Nebenbei: Diese kleinformatigen Fotos machen mich irre. Mein Blog wird sich in nicht allzuferner Zukunft etwas verändern, und eines der Dinge, auf das ich mich am meisten freue, ist: große Bilder. Jetzt sind sie leider noch klein, weswegen ich es bis auf dieses eine Bild gar nicht erst versucht habe, die großformatigen Werke Kiefers einzufangen, sondern mich stattdessen auf Details konzentriert habe.

Die Holzschnitte sind in drei große Themenbereiche eingeteilt. Da ist zunächst der Rhein, einmal unter dem Aspekt der deutsch-französischen Grenze, die Kiefer selbst irgendwann überwand, indem er von Deutschland nach Frankreich zog, dann aber auch als der mythische deutsche Fluss, in dem auch Richard Wagners Rheintöchter baden. Die Kuratorin der Ausstellung Antonia Hoerschelmann wies auf das Fiktionale von Grenzen hin, wie willkürlich sie sind und was sie für Auswirkungen haben, wie wir gerade aktuell sehen. Auch mit dem Stichwort der Grenzen setzt sich Kiefer auseinander, zum Beispiel, indem er uns mit dicken, vertikalen, schwarzen Balken die Sicht auf den Rhein versperrt. Das können Bäume sein, das können aber auch Vorurteile sein, mit denen wir in uns Grenzen ziehen. (Auf der Ausstellungswebsite ist eine Abbildung von Der Rhein zu sehen.)
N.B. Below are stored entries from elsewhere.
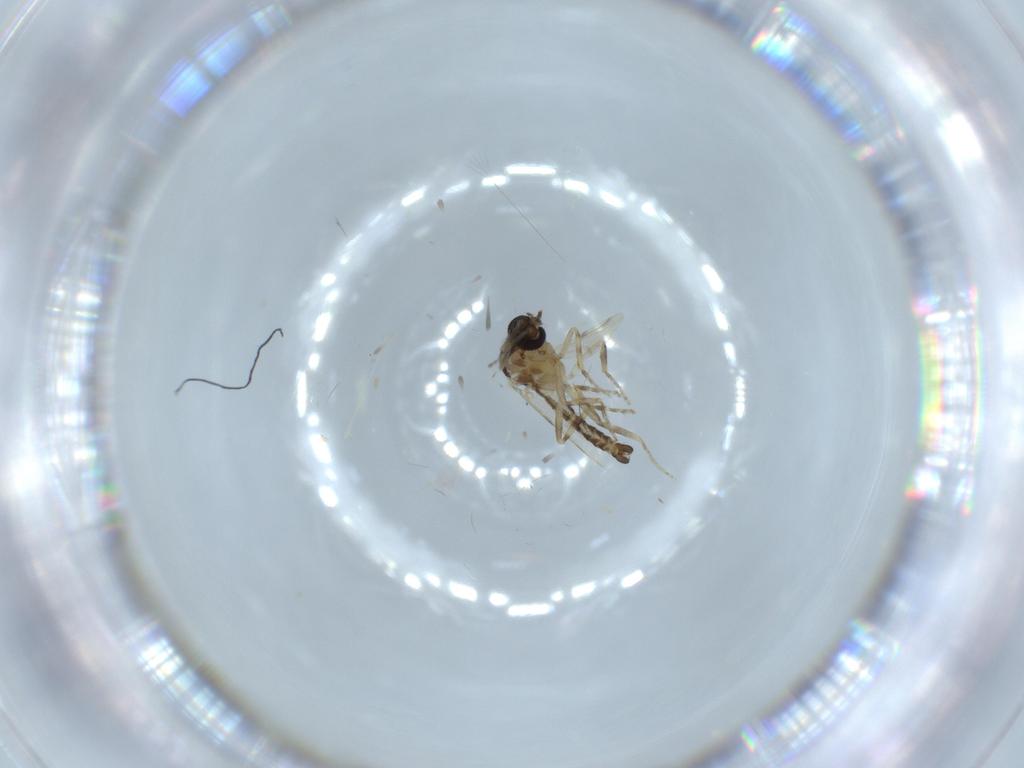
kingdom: Animalia
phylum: Arthropoda
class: Insecta
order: Diptera
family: Ceratopogonidae
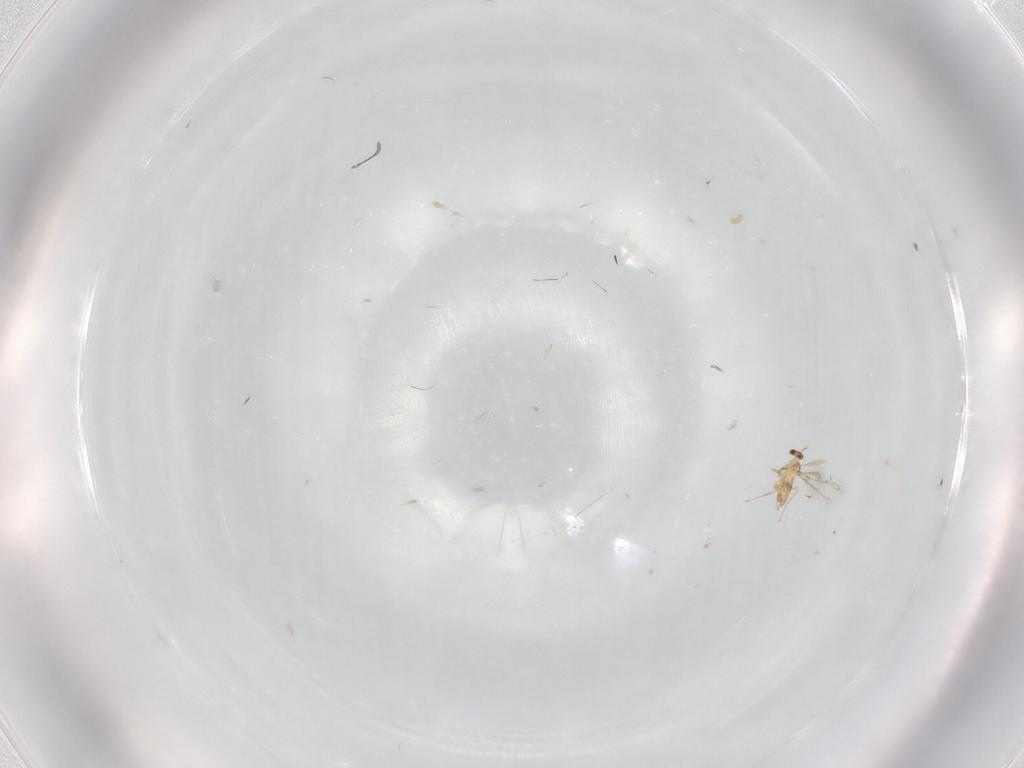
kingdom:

Ich persönlich mochte an einem Rheinbild, dass ich in ihm die Holzbohlen wiederfand, mit denen ich mich bei den sogenannten Dachbodenbildern von 1973 auseinandergesetzt habe. Je länger man sich mit Kiefers Werk beschäftigt, desto mehr sieht man Versatzstücke immer wieder, was ich sehr spannend finde. Auch wenn er sich neuen Themen zuwendet, neuen Techniken – manchmal greift er auf Dinge zurück, die er schon einmal benutzt hat, und ich mag diesen dünnen roten Faden, der sich durch sein Werk zieht.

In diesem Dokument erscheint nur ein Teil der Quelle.